§ **Solicitação 1**
Liste todos os códigos legais mencionados no texto sobre os Termos de Bem Viver apresentado abaixo.

☆ ☆ ☆

A Invenção da Vadiagem: Termos de Bem Viver e a Sociedade Disciplinar no Império do Brasil

June 29, 2017 | Autor: Cristiane Gomes | Categoria: History, Historia Social
Share Embed


Descrição do Produto

A Invenção da Vadiagem: Termos de Bem Viver e a Sociedade Disciplinar no Império do Brasil.
¹Gomes, Cristiane da Silva Ramos.


RESUMO: Este trabalho discute sobre os Termos de Bem Viver utilizado como mecanismo de poder para manter a ordem em sociedade brasileira no século XIX, bem como o desenvolvimento da disciplinarização do indivíduo. Trata-se de levantar questionamentos sobre o surgimento da vadiagem sobre a ótica dos grupos marginalizados socialmente.

Palavras-chave: Vadiagem. Termos de Bem Viver. Pobreza. Disciplina social.

O processo de urbanização das cidades no século XIX desencadeou uma problemática social devido às transformações políticas, sociais e econômicas, decorrentes do fim do escravismo e o ápice da elite burguesa. Assim surge a necessidade de se organizar um novo padrão de convívio social na qual o regime político vigente no país instituiu meios para manter a ordem social, mesmo porque os recém-regressos da escravidão bem como os imigrantes, analfabetos, migrantes internos e expropriados rurais, instalavam-se nas cidades em condições desumanas, sem trabalho ou moradia, emporcalhando a sociedade burguesa.
Neste contexto a elite agrária, por intermédio da força jurídico-policial apropria-se dos termos de bem viver para eliminar essa classe desprovida de recursos financeiros e intelectuais, para que fossem disciplinados e encarcerados nas casas de correção para o reestabelecimento intelectual e corporal, para que pudesse ser realocado no meio social urbano.
Os termos de bem viver fora instituído pelo Estado para regular a vida dos indivíduos considerados pobres vadios, que causavam desordens no âmbito social a fim de que fossem reinseridos ao modelo tradicional de Nação. O poder estatal visa o controle do indivíduo por meio da vigilância e repressão da vadiagem, até que os mesmos se rendam e aceitem as normas impostas pelo sistema estatal burguês. Tudo aquilo que não seguia as normas e leis estabelecidas pelo Estado eram passiveis de punição, pois eram consideradas contravenções. A partir daí surgem às mudanças na prática de punição penal, partindo do suplício para à prisão, ou seja, à privação da liberdade.
Partindo dessa linha de pensamento vigorava no período colonial o Código Filipino, na qual os crimes de lesa-majestade eram punidos com rigor para servir de exemplo para a sociedade. Esta lei penal da época era caracterizada por um sistema sangrento e selvagem na qual o corpo do criminoso era acometido de suplícios.
Com a instalação da família real portuguesa no Brasil, um novo contexto social é inserido no país, haja vista que seus modelos culturais, políticos, sociais e penais seriam incorporados na vida cotidiana da sociedade, sendo assim o Código Filipino vigoraria com efeito no Brasil Colônia. No entanto em 1832 entra em vigor o Código do Processo Criminal no período colonial, o que não interfere totalmente na prática da pena de morte no país. Esta forma de punição perdurou até a instituição do Código Penal da República em 1890.

☆ ☆ ☆

§ **Solicitação 2**
Reproduza, sem nenhuma alteração, as linhas da listagem abaixo a partir daquela que contém "gray trapezoid at" até o fim da listagem, incluindo ambas as extremidades.

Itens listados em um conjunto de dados
☆ ☆ ☆

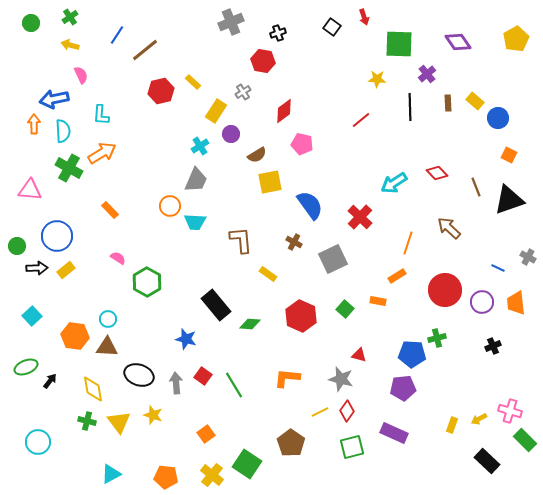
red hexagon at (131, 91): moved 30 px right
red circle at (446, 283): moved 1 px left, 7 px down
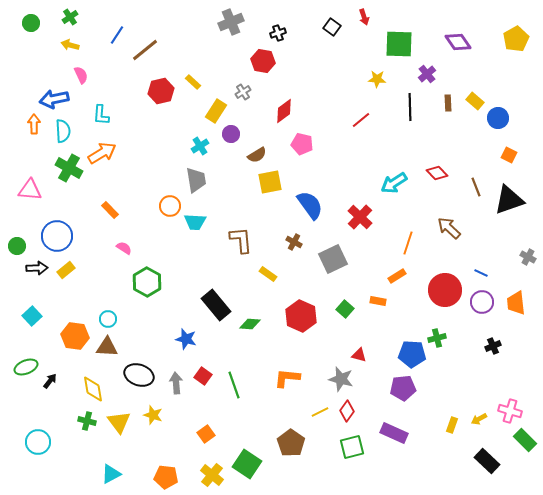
gray trapezoid at (196, 180): rotated 32 degrees counterclockwise
pink semicircle at (118, 258): moved 6 px right, 10 px up
blue line at (498, 268): moved 17 px left, 5 px down
green line at (234, 385): rotated 12 degrees clockwise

☆ ☆ ☆

§ **Resposta escrita 1**
Código Filipino
Código do Processo Criminal
Código Penal da República

§ **Resposta escrita 2**
gray trapezoid at (196, 180): rotated 32 degrees counterclockwise
pink semicircle at (118, 258): moved 6 px right, 10 px up
blue line at (498, 268): moved 17 px left, 5 px down
green line at (234, 385): rotated 12 degrees clockwise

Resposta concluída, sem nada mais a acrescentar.